## What the exercise asks
Answer these questions from the passage on model Diesel engine development:
(a) Which injector configuration did the tests find most suitable?
(b) What compression ratio did the research engines with injection pump use?
(c) What did the 2.5 ccm carburettor engine weigh?

## Extract to read

_ _ _ _

Since the beginning of the war, problematic availability of suitable dry batteries and the poor performance of wet batteries for model engine usage were the motivation for renewed interest in the development of a model Diesel engine. The engine shown in fig. #1 with injection pump and injector was built in 1942. The research engines were of 3.7 ccm and 7.3 ccm displacement. They ran on commercial diesel fuel. Compression ratio was 23:1 and the pump pressure was 300 Atmospheres. A number of injector configurations were tested, with needles or plain. The outcome of the difficult and extensive tests was that the plain injector was the most suitable.

By comparison with spark-ignition engines, these units ran surprisingly smoothly and the power was significantly higher. Thanks to the fine adjustment provision, the RPM could be altered within very wide limits. After air purging and initial hand pumping, one-flip starts could be obtained. The tests showed that the engines were practical for model airplane flying, especially so because the operating weight including pump and injector was comparable to that of spark ignition engines, even excluding the battery. However, the manufacture of the pump and injector requires levels of high precision which can only be attained through industrial means. Further development and manufacture of these engines is not possible due to the ongoing war.

It was repeatedly noticed that model spark ignition engines with compression ratios of 6:1 or more would continue to run for some time after the ignition was shut off; also that hot engines could be brought to life. This realisation provided the motivation to develop a carburettor auto-ignition engine. However, tests in 1939 and 1940 had failed to demonstrate the ability to start from cold. The tests were therefore interrupted.

In 1942, research on high compression carburettor engines - in parallel with the Diesel pump/injector engines - was resumed. After promising preliminary tests, a range of middle and short-stroke research engines was built. Performance-wise, the short-stroke engines proved to be comparable with the middle stroke. In view of the smaller bulk and lower weight, advantage must be given to the short-stroke design - see fig. #2. Engines were made in the following sizes: 0.5 ccm – 45 gm, 1.0 ccm – 85 gm, 2.5 ccm – 190 gm, 5 ccm – 330 gm, 6 ccm – 380 gm, 10 ccm – 570 gm. (Weights include airscrew).

_ _ _ _

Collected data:
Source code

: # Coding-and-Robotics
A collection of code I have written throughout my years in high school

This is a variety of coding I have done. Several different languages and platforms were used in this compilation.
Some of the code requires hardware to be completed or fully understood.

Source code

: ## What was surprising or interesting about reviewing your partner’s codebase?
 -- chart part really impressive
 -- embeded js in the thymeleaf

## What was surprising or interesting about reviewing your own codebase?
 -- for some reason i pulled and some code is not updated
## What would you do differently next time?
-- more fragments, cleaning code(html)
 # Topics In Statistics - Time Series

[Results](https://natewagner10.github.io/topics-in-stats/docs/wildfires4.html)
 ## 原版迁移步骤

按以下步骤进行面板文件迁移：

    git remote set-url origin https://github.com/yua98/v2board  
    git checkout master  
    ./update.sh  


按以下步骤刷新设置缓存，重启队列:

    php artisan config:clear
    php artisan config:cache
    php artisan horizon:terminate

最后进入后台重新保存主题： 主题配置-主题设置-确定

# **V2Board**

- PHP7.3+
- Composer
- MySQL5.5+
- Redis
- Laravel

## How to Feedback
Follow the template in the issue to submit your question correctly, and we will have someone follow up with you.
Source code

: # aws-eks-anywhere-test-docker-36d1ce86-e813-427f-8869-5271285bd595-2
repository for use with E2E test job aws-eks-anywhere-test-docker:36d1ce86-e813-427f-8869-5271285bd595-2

_ _ _ _

## Task output
(a) The plain injector.
(b) 23:1.
(c) 190 gm, including the airscrew.